Katherine Chacón

 

Un tema, las flores, es apenas un pretexto para que Diego Barboza nos acerque a dos importantes dimensiones de su trabajo. La primera de ellas se refiere al hecho mismo de pintar, acción que para el artista está primordialmente vinculada con lo propiamente pictórico, es decir, con el problema –o el gusto- de componer el cuadro. Esto, que pudiera parecer obvio, es un decisivo punto de partida para comprender el particular carácter de las obras que se hallan reunidas en esta exposición, en donde el tema de las flores tiene mucho del velado dramatismo que caracterizó a las vanitas. 

El espacio del cuadro sigue siendo uno de los problemas que obsesionan a Barboza, quien siempre busca desarticular la lógica del espacio real a partir del establecimiento de relaciones imposibles y absurdas entre los objetos representados y los planos pictóricos.
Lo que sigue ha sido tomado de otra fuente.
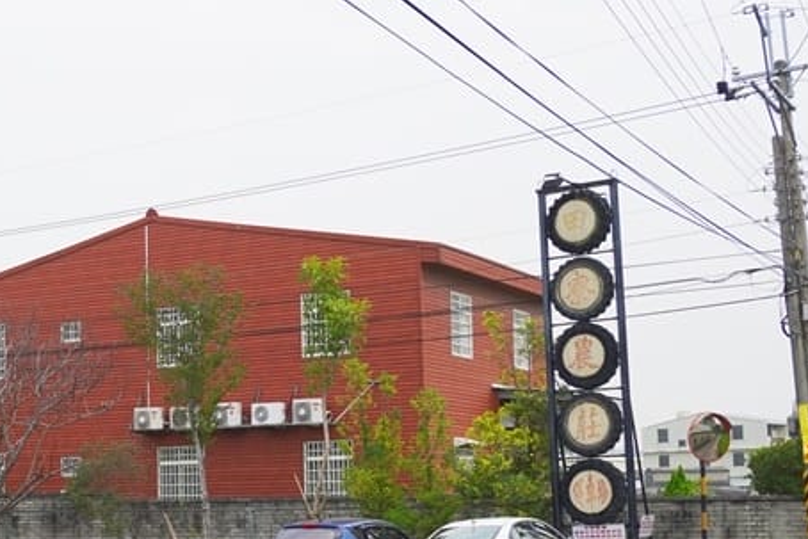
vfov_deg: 19.7
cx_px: 94
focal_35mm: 69
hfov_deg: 28.2
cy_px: 362
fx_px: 1549
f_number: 5
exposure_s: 1/640
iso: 100
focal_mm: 22
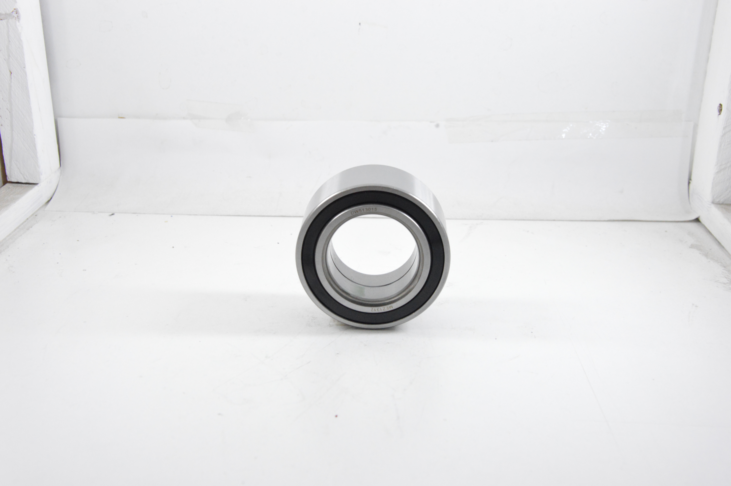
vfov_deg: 28.0
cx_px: 366
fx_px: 974
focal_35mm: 48
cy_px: 243
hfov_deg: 41.1
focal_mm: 32
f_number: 7.1
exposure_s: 1/100
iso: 3200
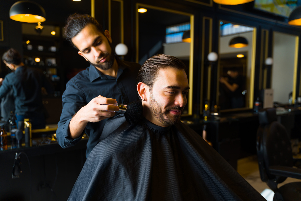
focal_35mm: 30
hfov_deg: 61.9
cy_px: 100
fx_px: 251
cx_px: 150
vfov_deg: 43.6
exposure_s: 1/160
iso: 100
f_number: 2.8
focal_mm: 30
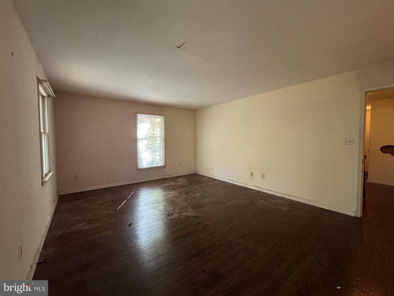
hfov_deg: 102.1
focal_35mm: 14
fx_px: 159
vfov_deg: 85.7
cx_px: 197
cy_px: 148
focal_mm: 2.22
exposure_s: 1/60
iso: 640
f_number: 2.2
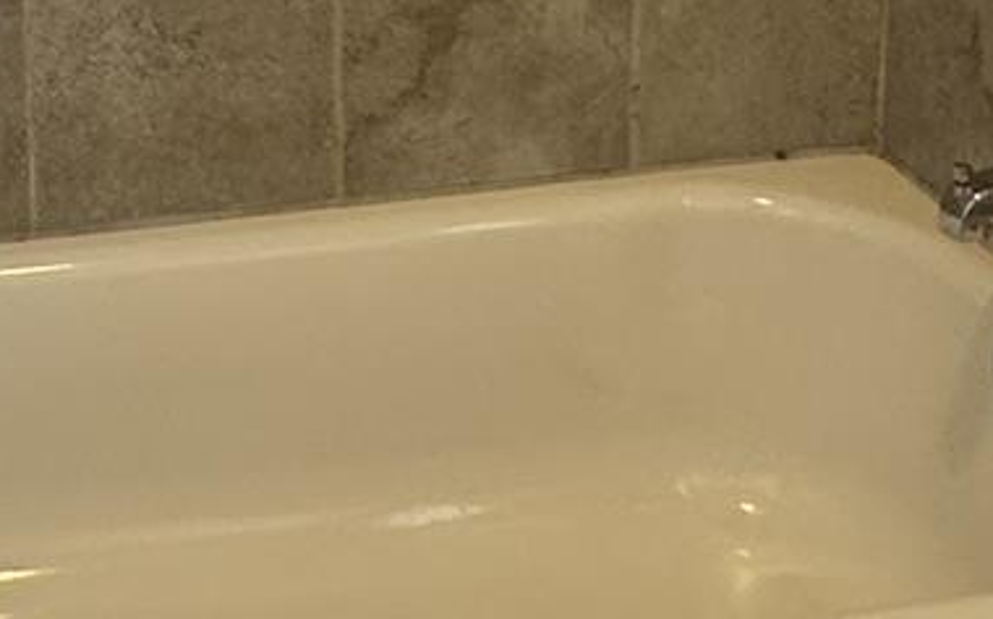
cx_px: 97
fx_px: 2164
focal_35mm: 80
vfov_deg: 14.8
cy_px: -384
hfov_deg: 25.1
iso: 250
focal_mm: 2.22
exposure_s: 1/60
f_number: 2.2
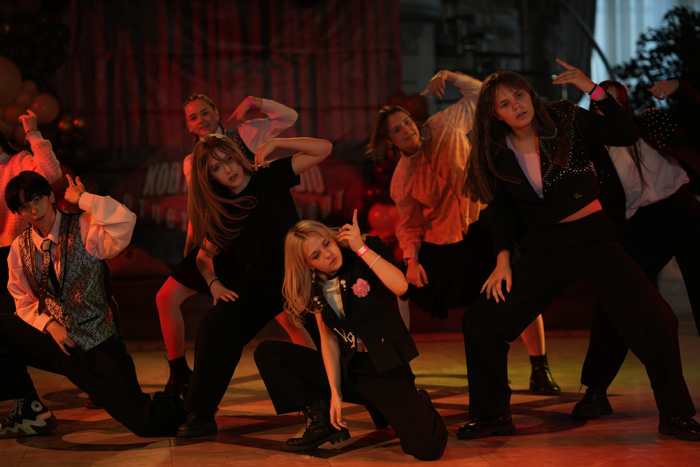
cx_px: 350
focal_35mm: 85
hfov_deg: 23.9
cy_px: 234
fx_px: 1653
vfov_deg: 16.1
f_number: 2.2
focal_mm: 85
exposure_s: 1/400
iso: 800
Desde hace algunos años, sin embargo, este gesto casi picaresco viene sufriendo un vuelco dramático. Obras como Cayenas, Entre dos bosques o Selva interior, presentes en esta muestra, dan fe de ello. 

La mayoría de estas composiciones enfrentan el “ligero realismo” de los elementos florales a un fondo casi indefinible de “vigas”, que desvincula el espacio “tranquilamente burgués” de la composición floral de un entorno reconocible. Estas vigas –que provienen de la representación que hace el artista del techo de su taller, hecho de láminas estriadas- se cruzan para conformar un entramado que sirve de fondo a la composición y, a su vez, actúa como una antesala al vacío, al negro. Barboza utiliza este espacio absurdo para acentuar la atmósfera inquietante y tensa del cuadro: en algunas obras, trae este fondo al primer plano, en otras, coloca elementos “flotantes”, no asentados en el espacio de la composición para destacar la irrealidad de lo representado. 

Esto nos introduce en otra dimensión de la obra de Barboza: la nostalgia, el ámbito de los recuerdos y de la memoria. El pastel pareciera ser el material idóneo para estos trabajos, ya que el artista aplica los pigmentos con una intensidad inusual a la técnica, otorgando al cuadro una calidad aterciopelada y borrosa. 

Pero si bien este apego a imágenes del pasado ha sido constante en toda la producción de Diego, es interesante subrayar la tensión dramática que viene adquiriendo en sus últimos trabajos, gracias al tratamiento del espacio del cuadro, al uso del pastel, al oscurecimiento general de las tonalidades, y a la aplicación del negro como fondo que remite al vacío. 

En el caso que nos ocupa, las flores y los otros objetos –cestos, figurillas, frutas- involucrados en la "composición”, cobran una carga significativa asociada más que a la memoria, a la hondura que conlleva la conciencia de la futililidad de la existencia. 

Las flores, en su delicada y frágil belleza, en su colorido inocente y pasajero, son quizás los elementos de la naturaleza que más adecuadamente nos permitan reflexionar sobre lo que ahora es y mañana no será, el paso del tiempo y lo que éste se lleva consigo, la realidad inexorable del nacer y del morir.